Dave Hermansen, right, and his brother Mike buy and improve Web sites like InnovativeCages.com, redesigning them to drive up traffic before selling them.
By ABHA BHATTARAI
Dave Hermansen did not own a bird or a cage when he bought bird-cage.com, an online store, for $1,800 three years ago. He simply saw a Web site that was “very, very poorly done,” and begged the owners to sell it to him. He then redesigned the site, added advertising and drove up traffic. Last December, he sold it for $173,000.
Mr. Hermansen, 30, is among the latest wave of entrepreneurs who, like the day traders and real estate investors before them, are looking to make a lot of money without much effort.
They use little more than home computers and free software to buy Web sites that appeal to a small and specific niche. Then they fix up the sites with hopes of reselling them for far more than they paid.
But while their dreams are fueled by high-profile Internet deals - Conde Nast’s $25 million purchase of Wired News, People. com’s acquisition of Celebrity Baby Blog - these entrepreneurs have smaller ambitions for their sites.
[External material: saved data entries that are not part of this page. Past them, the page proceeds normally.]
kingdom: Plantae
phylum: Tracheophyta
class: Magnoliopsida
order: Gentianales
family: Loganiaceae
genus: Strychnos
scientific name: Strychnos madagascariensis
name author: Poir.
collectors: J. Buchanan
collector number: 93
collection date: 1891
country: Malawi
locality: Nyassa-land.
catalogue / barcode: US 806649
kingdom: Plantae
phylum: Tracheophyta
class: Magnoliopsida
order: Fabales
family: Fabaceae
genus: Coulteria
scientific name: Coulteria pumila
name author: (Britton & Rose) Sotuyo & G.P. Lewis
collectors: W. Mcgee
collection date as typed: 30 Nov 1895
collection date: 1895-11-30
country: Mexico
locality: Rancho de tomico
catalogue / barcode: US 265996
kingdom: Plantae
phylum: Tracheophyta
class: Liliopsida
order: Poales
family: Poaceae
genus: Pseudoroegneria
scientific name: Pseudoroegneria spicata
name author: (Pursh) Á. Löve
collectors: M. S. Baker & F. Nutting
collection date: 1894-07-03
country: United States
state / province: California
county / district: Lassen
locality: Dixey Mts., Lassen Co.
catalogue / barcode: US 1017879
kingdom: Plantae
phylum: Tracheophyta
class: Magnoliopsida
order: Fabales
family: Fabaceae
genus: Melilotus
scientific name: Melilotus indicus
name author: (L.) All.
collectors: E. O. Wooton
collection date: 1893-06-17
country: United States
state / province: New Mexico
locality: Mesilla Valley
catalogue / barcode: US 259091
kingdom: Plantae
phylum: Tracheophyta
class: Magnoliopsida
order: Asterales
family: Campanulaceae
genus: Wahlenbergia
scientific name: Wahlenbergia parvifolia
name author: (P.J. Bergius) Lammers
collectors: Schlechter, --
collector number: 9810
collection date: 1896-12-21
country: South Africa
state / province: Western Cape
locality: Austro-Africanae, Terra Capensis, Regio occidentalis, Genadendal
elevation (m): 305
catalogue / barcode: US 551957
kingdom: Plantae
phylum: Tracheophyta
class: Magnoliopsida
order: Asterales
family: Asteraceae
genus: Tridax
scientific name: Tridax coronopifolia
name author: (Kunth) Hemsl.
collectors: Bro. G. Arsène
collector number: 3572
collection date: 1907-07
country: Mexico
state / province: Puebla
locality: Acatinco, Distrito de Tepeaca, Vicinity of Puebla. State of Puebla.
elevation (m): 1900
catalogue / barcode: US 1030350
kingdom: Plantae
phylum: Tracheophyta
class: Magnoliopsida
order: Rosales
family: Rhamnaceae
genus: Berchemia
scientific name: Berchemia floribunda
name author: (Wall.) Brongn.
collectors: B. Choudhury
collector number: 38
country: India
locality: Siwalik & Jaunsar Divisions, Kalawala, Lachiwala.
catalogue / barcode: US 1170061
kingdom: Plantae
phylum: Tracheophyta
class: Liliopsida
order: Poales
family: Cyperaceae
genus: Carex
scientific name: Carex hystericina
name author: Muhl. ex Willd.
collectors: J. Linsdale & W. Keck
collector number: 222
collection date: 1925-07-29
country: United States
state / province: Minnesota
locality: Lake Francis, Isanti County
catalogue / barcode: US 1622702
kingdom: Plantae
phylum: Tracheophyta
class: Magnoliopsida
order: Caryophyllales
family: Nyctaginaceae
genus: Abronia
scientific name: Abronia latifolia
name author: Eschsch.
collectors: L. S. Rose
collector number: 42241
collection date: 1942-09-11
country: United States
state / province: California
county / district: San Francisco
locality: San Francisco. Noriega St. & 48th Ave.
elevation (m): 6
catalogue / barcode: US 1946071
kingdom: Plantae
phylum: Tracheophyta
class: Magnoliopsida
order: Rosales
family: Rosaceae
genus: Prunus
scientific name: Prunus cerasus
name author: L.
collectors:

Many end up settling for just hundreds, sometimes thousands of dollars.
Some Web sites begin as labors of love. Take Celebrity Baby Blog, which Danielle Friedland, the creator, has said she created after reciting facts during the 2004 Golden Globes “about who was pregnant with twins or had recently given birth.” Four years later, People.com bought the Web site for an undisclosed sum that industry insiders speculate was in the low millions.
Most flippers aim a bit lower. They troll the Internet for sites that, according to Mike Lyon, an investment banker at Arbor Advisors, are “undervalued property” - poorly designed, with little visibility on the Web.
The changing economics of the Web have made it easier to find and exploit niche communities on the Internet. Free software and advertising systems like Google’s have lowered the cost of doing business.
Instead of selling goods and services, analysts said, most flippers are looking into the easiest way to make quick money, by tapping into specialized advertising.
Mr. Hermansen, of bird-cage.com, says he is always looking for areas on the Internet with high search volume and little competition. “Once I found the bird niche, I knew it was where I wanted to be,” he said.
Before bird cages, Mr. Hermansen owned - and sold - niche Web sites about paintball, remote-control toys and electric scooters. In 2005, he quit his job as a draftsman to flip Web sites full time.
“It used to be that if you had a site worth a million dollars, you’d hire an investment bank or a broker to sell it,” said Matt Mickiewicz, a founder of SitePoint, a forum where users can auction off Web sites. “But if you had one that generated less than that, you’d just have to sit on it. Now you can sell anything for any sort of profit, whether it’s $20 or $220,000.”
Creating the value, though, is the tricky part. Many Web site flippers said they begin by tweaking a site’s template and making other superficial changes like adjusting fonts and type sizes. After that, they manipulate a Web site’s structure, coding and presentation so it shows up more prominently in Web searches.
In an era when Web use is increasingly search-driven, making sure people find your site makes all the difference, Mr. Hermansen said. “Once you beef up traffic, everything else just happens,” he added.